Asia the saver – The global savings glut may persist as, despite ageing rapidly, Asia can continue to be a net saver

Source: The post is based on an article “Asia the saver – The global savings glut may persist as, despite ageing rapidly, Asia can continue to be a net saver” published in Business Standard on 10th January 2023.

Syllabus: GS 1 – Population and Associated Issues

Relevance: impact of demographic changes on Current Account balance

News: The article discusses the impact of aging population and savings on the current account balance of Asian nations.

How an aging population may affect the saving of Asian nations?

The demographic shift in 10 major Asian economies (the A-10: China, India, Indonesia, Japan, the Philippines, Vietnam, Thailand, Korea, Malaysia, and Taiwan) is faster than the economic transition.
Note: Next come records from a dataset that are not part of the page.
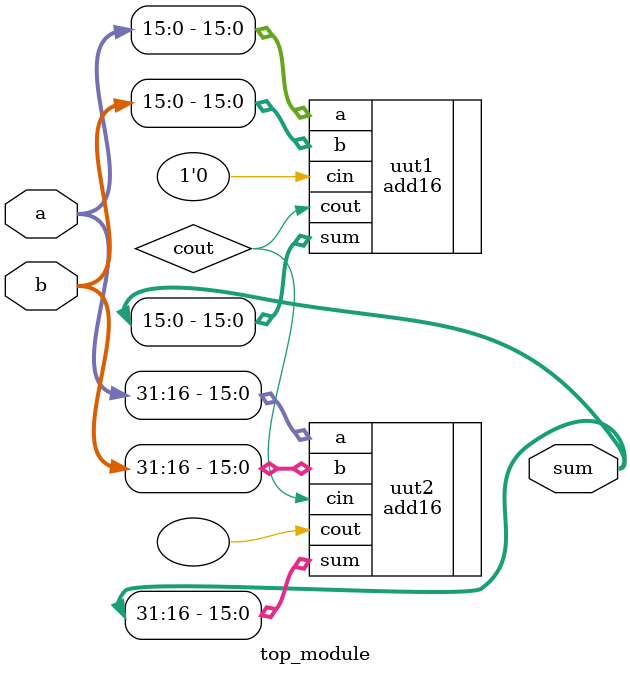
<source format=v>
module top_module(
    input [31:0] a,
    input [31:0] b,
    output [31:0] sum
);
    wire cout;
    add16 uut1(.a(a[15:0]),.b(b[15:0]),.cin(1'b0),.sum(sum[15:0]),.cout(cout));
    add16 uut2(.a(a[31:16]),.b(b[31:16]),.cin(cout),.sum(sum[31:16]),.cout());

endmodule

</source>
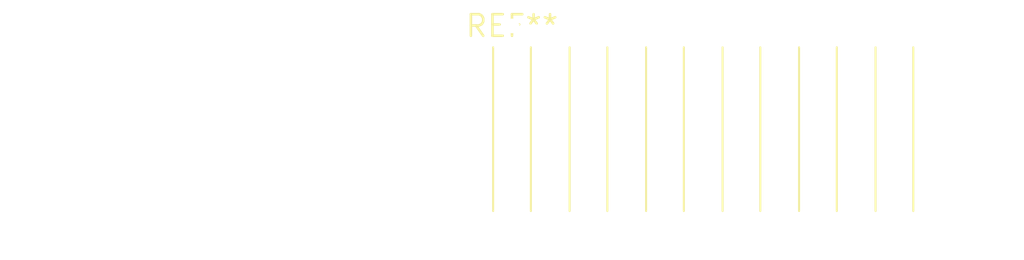
<source format=kicad_pcb>
(kicad_pcb (version 20240108) (generator pcbnew)

  (general
    (thickness 1.6)
  )

  (paper "A4")
  (layers
    (0 "F.Cu" signal)
    (31 "B.Cu" signal)
    (32 "B.Adhes" user "B.Adhesive")
    (33 "F.Adhes" user "F.Adhesive")
    (34 "B.Paste" user)
    (35 "F.Paste" user)
    (36 "B.SilkS" user "B.Silkscreen")
    (37 "F.SilkS" user "F.Silkscreen")
    (38 "B.Mask" user)
    (39 "F.Mask" user)
    (40 "Dwgs.User" user "User.Drawings")
    (41 "Cmts.User" user "User.Comments")
    (42 "Eco1.User" user "User.Eco1")
    (43 "Eco2.User" user "User.Eco2")
    (44 "Edge.Cuts" user)
    (45 "Margin" user)
    (46 "B.CrtYd" user "B.Courtyard")
    (47 "F.CrtYd" user "F.Courtyard")
    (48 "B.Fab" user)
    (49 "F.Fab" user)
    (50 "User.1" user)
    (51 "User.2" user)
    (52 "User.3" user)
    (53 "User.4" user)
    (54 "User.5" user)
    (55 "User.6" user)
    (56 "User.7" user)
    (57 "User.8" user)
    (58 "User.9" user)
  )

  (setup
    (pad_to_mask_clearance 0)
    (pcbplotparams
      (layerselection 0x00010fc_ffffffff)
      (plot_on_all_layers_selection 0x0000000_00000000)
      (disableapertmacros false)
      (usegerberextensions false)
      (usegerberattributes false)
      (usegerberadvancedattributes false)
      (creategerberjobfile false)
      (dashed_line_dash_ratio 12.000000)
      (dashed_line_gap_ratio 3.000000)
      (svgprecision 4)
      (plotframeref false)
      (viasonmask false)
      (mode 1)
      (useauxorigin false)
      (hpglpennumber 1)
      (hpglpenspeed 20)
      (hpglpendiameter 15.000000)
      (dxfpolygonmode false)
      (dxfimperialunits false)
      (dxfusepcbnewfont false)
      (psnegative false)
      (psa4output false)
      (plotreference false)
      (plotvalue false)
      (plotinvisibletext false)
      (sketchpadsonfab false)
      (subtractmaskfromsilk false)
      (outputformat 1)
      (mirror false)
      (drillshape 1)
      (scaleselection 1)
      (outputdirectory "")
    )
  )

  (net 0 "")

  (footprint "SolderWire-0.25sqmm_1x06_P4.5mm_D0.65mm_OD2mm_Relief" (layer "F.Cu") (at 0 0))

)

</source>
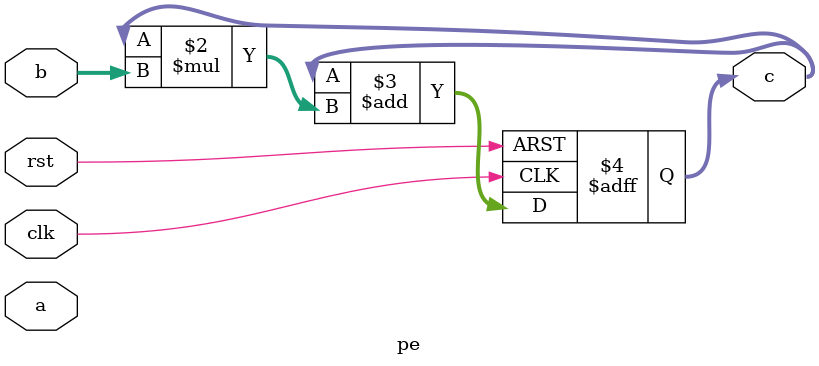
<source format=v>
module pe(
    input clk,
    input rst,
    input [31:0] a,
    input [31:0] b,

    output reg [31:0] c
);

always@(posedge clk or posedge rst)
begin

  if(rst)
  begin
    c <= 0;
  end

  else
  begin
    c <= c + c*b;
  end

end

endmodule
</source>
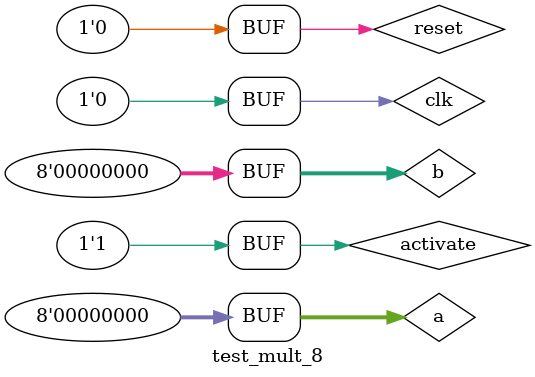
<source format=v>
module test_mult_8;
   reg activate, clk, reset;
   reg [7:0] a, b;

   wire [7:0] div8, div16;
   wire      mod;

   mult_8 test_mult_8(activate, clk, reset, a, b, div8, div16);

   initial
     begin
	$dumpfile("build/alu/arithm/signal/signal_mult8.vcd");
	$dumpvars;
	$display("\t\ttime, \tactivate, \tclk, \treset, \ta,\tb, \tdiv8,\tdiv16");
	$monitor("%d \t\t%b \t%b \t%b \t%d \t%d \t%d \t%d \t%d", $time, activate, clk, reset, a, b, div8, div16);

	activate = 0;
	clk = 0;
	reset = 1;
	a = 0;
	b = 0;
	#5;
	activate = 0;
	clk = 0;
	reset = 1;
	a = 0;
	b = 0;
	#5;
	//11
	activate = 1;
	clk = 1;
	reset = 0;
	a = 6;
	b = 2;
	#5;
	activate = 1;//repauto
	clk = 0;
	reset = 0;
	a = 0;
	b = 0;
	#5;
	//12
	activate = 1;//repauto
	clk = 1;
	reset = 0;
	a = 0;
	b = 0;
	#5;
	activate = 1;//repauto
	clk = 0;
	reset = 0;
	a = 0;
	b = 0;
	#5;
	//13
	activate = 1;//repauto
	clk = 1;
	reset = 0;
	a = 0;
	b = 0;
	#5;
	activate = 1;//repauto
	clk = 0;
	reset = 0;
	a = 0;
	b = 0;
	#5;
	//21
	activate = 1;
	clk = 1;
	reset = 0;
	a = 6;
	b = 2;
	#5;
	activate = 1;//repauto
	clk = 0;
	reset = 0;
	a = 0;
	b = 0;
	#5;
	//22
	activate = 1;//repauto
	clk = 1;
	reset = 0;
	a = 0;
	b = 0;
	#5;
	activate = 1;//repauto
	clk = 0;
	reset = 0;
	a = 0;
	b = 0;
	#5;
	//23
	activate = 1;//repauto
	clk = 1;
	reset = 0;
	a = 0;
	b = 0;
	#5;
	activate = 1;//repauto
	clk = 0;
	reset = 0;
	a = 0;
	b = 0;
	#5;
	//31
	activate = 1;
	clk = 1;
	reset = 0;
	a = 6;
	b = 2;
	#5;
	activate = 1;//repauto
	clk = 0;
	reset = 0;
	a = 0;
	b = 0;
	#5;
	//32
	activate = 1;//repauto
	clk = 1;
	reset = 0;
	a = 0;
	b = 0;
	#5;
	activate = 1;//repauto
	clk = 0;
	reset = 0;
	a = 0;
	b = 0;
	#5;
	//33
	activate = 1;//repauto
	clk = 1;
	reset = 0;
	a = 0;
	b = 0;
	#5;
	activate = 1;//repauto
	clk = 0;
	reset = 0;
	a = 0;
	b = 0;
	#5;
	//41
	activate = 1;
	clk = 1;
	reset = 0;
	a = 6;
	b = 2;
	#5;
	activate = 1;//repauto
	clk = 0;
	reset = 0;
	a = 0;
	b = 0;
	#5;
	//42
	activate = 1;//repauto
	clk = 1;
	reset = 0;
	a = 0;
	b = 0;
	#5;
	activate = 1;//repauto
	clk = 0;
	reset = 0;
	a = 0;
	b = 0;
	#5;
	//43
	activate = 1;//repauto
	clk = 1;
	reset = 0;
	a = 0;
	b = 0;
	#5;
	activate = 1;//repauto
	clk = 0;
	reset = 0;
	a = 0;
	b = 0;
	#5;
	//51
	activate = 1;
	clk = 1;
	reset = 0;
	a = 6;
	b = 2;
	#5;
	activate = 1;//repauto
	clk = 0;
	reset = 0;
	a = 0;
	b = 0;
	#5;
	//52
	activate = 1;//repauto
	clk = 1;
	reset = 0;
	a = 0;
	b = 0;
	#5;
	activate = 1;//repauto
	clk = 0;
	reset = 0;
	a = 0;
	b = 0;
	#5;
	//53
	activate = 1;//repauto
	clk = 1;
	reset = 0;
	a = 0;
	b = 0;
	#5;
	activate = 1;//repauto
	clk = 0;
	reset = 0;
	a = 0;
	b = 0;
	#5;
	//61
	activate = 1;
	clk = 1;
	reset = 0;
	a = 6;
	b = 2;
	#5;
	activate = 1;//repauto
	clk = 0;
	reset = 0;
	a = 0;
	b = 0;
	#5;
	//62
	activate = 1;//repauto
	clk = 1;
	reset = 0;
	a = 0;
	b = 0;
	#5;
	activate = 1;//repauto
	clk = 0;
	reset = 0;
	a = 0;
	b = 0;
	#5;
	//63
	activate = 1;//repauto
	clk = 1;
	reset = 0;
	a = 0;
	b = 0;
	#5;
	activate = 1;//repauto
	clk = 0;
	reset = 0;
	a = 0;
	b = 0;
	#5;
	//71
	activate = 1;
	clk = 1;
	reset = 0;
	a = 6;
	b = 2;
	#5;
	activate = 1;//repauto
	clk = 0;
	reset = 0;
	a = 0;
	b = 0;
	#5;
	//72
	activate = 1;//repauto
	clk = 1;
	reset = 0;
	a = 0;
	b = 0;
	#5;
	activate = 1;//repauto
	clk = 0;
	reset = 0;
	a = 0;
	b = 0;
	#5;
	//73
	activate = 1;//repauto
	clk = 1;
	reset = 0;
	a = 0;
	b = 0;
	#5;
	activate = 1;//repauto
	clk = 0;
	reset = 0;
	a = 0;
	b = 0;
	#5;
	//81
	activate = 1;
	clk = 1;
	reset = 0;
	a = 6;
	b = 2;
	#5;
	activate = 1;//repauto
	clk = 0;
	reset = 0;
	a = 0;
	b = 0;
	#5;
	//82
	activate = 1;//repauto
	clk = 1;
	reset = 0;
	a = 0;
	b = 0;
	#5;
	activate = 1;//repauto
	clk = 0;
	reset = 0;
	a = 0;
	b = 0;
	#5;
	//83
	activate = 1;//repauto
	clk = 1;
	reset = 0;
	a = 0;
	b = 0;
	#5;
	activate = 1;//repauto
	clk = 0;
	reset = 0;
	a = 0;
	b = 0;
	#5;
	//res
	activate = 1;//repauto
	clk = 1;
	reset = 0;
	a = 0;
	b = 0;
	#5;
	activate = 1;//repauto
	clk = 0;
	reset = 0;
	a = 0;
	b = 0;
     end
endmodule // test_mult


</source>
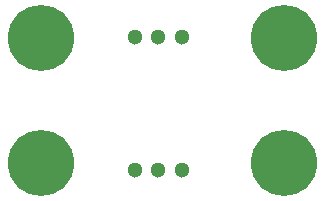
<source format=gbs>
%TF.GenerationSoftware,KiCad,Pcbnew,(5.1.10)-1*%
%TF.CreationDate,2021-09-27T16:18:06+09:00*%
%TF.ProjectId,EXTERNAL_LED_BOARD,45585445-524e-4414-9c5f-4c45445f424f,rev?*%
%TF.SameCoordinates,Original*%
%TF.FileFunction,Soldermask,Bot*%
%TF.FilePolarity,Negative*%
%FSLAX46Y46*%
G04 Gerber Fmt 4.6, Leading zero omitted, Abs format (unit mm)*
G04 Created by KiCad (PCBNEW (5.1.10)-1) date 2021-09-27 16:18:06*
%MOMM*%
%LPD*%
G01*
G04 APERTURE LIST*
%ADD10C,1.300000*%
%ADD11C,5.600000*%
%ADD12C,3.600000*%
G04 APERTURE END LIST*
D10*
%TO.C,J2*%
X132356000Y-104911000D03*
X134356000Y-104911000D03*
X136356000Y-104911000D03*
%TD*%
%TO.C,J1*%
X132356000Y-93620400D03*
X134356000Y-93620400D03*
X136356000Y-93620400D03*
%TD*%
D11*
%TO.C,H3*%
X124406000Y-104306000D03*
D12*
X124406000Y-104306000D03*
%TD*%
D11*
%TO.C,H4*%
X145006000Y-104306000D03*
D12*
X145006000Y-104306000D03*
%TD*%
D11*
%TO.C,H2*%
X145006000Y-93705500D03*
D12*
X145006000Y-93705500D03*
%TD*%
D11*
%TO.C,H1*%
X124406000Y-93705500D03*
D12*
X124406000Y-93705500D03*
%TD*%
M02*

</source>
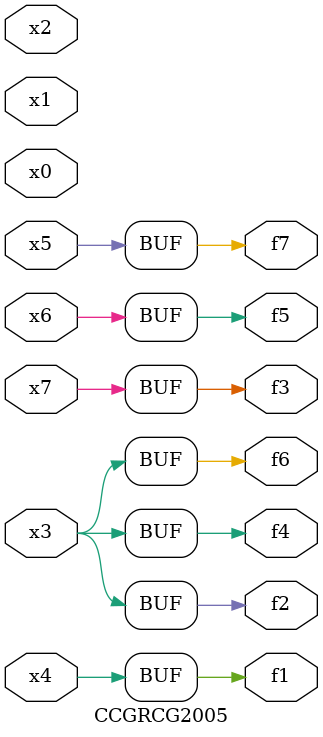
<source format=v>
module CCGRCG2005(
	input x0, x1, x2, x3, x4, x5, x6, x7,
	output f1, f2, f3, f4, f5, f6, f7
);
	assign f1 = x4;
	assign f2 = x3;
	assign f3 = x7;
	assign f4 = x3;
	assign f5 = x6;
	assign f6 = x3;
	assign f7 = x5;
endmodule

</source>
Further, there is disparity among the A-10 on the current account balance. For example, India and Indonesia run deficits, whereas north Asian economies run in surpluses.

However, they have collectively accumulated a surplus of nearly $5 trillion in the last decade. These surpluses are invested in global assets which have also led a boom in the consumption of the world.

But an aging population may lead to a drop in the savings of A-10 because production would fall due to a smaller number of workers and consumption may keep rising due to the increasing lifespan.

The number of consumers per worker is known as the dependency ratio. A higher ratio could turn current account balances from surpluses to deficits.

How higher dependency ratio affects the current account balances?

First, the aggregate demand that affects current account balances includes domestic consumption and investment. Investment (households, corporations and the government) fall as population growth slows and then turns negative.

This in turn leads to lesser requirement of investments in growth of the economy and invest is more driven by global demand-supply balances and rather than local demand. This affects the current account balance.

Second, household savings depend on sufficiency of pensions, especially for the retirees who depend on pensions for their future. If pension mechanisms are not adequate, it leads to a drop in consumption. Therefore, there should be a better saving mechanism in order to have a better current account balance.

How better pension plans can help in the current account surplus?

The Japanese fund GPIF has nearly 10 percent of all Japanese wealth, with half of it deployed in foreign financial assets.

The accumulated foreign assets of Japan are so large that the income from them exceeds 4 percent of gross domestic product. This helps Japan’s current account to stay in surplus despite a shrinking workforce.

However, the pension plans of most of the Asian economy are not good enough to build higher savings which ultimately affects the current account.

Therefore, there is a need for personal savings or government-mandated savings in Asia to grow. This increase in savings with the increase in financial assets will make the A-10 economies as providers of capital to the world.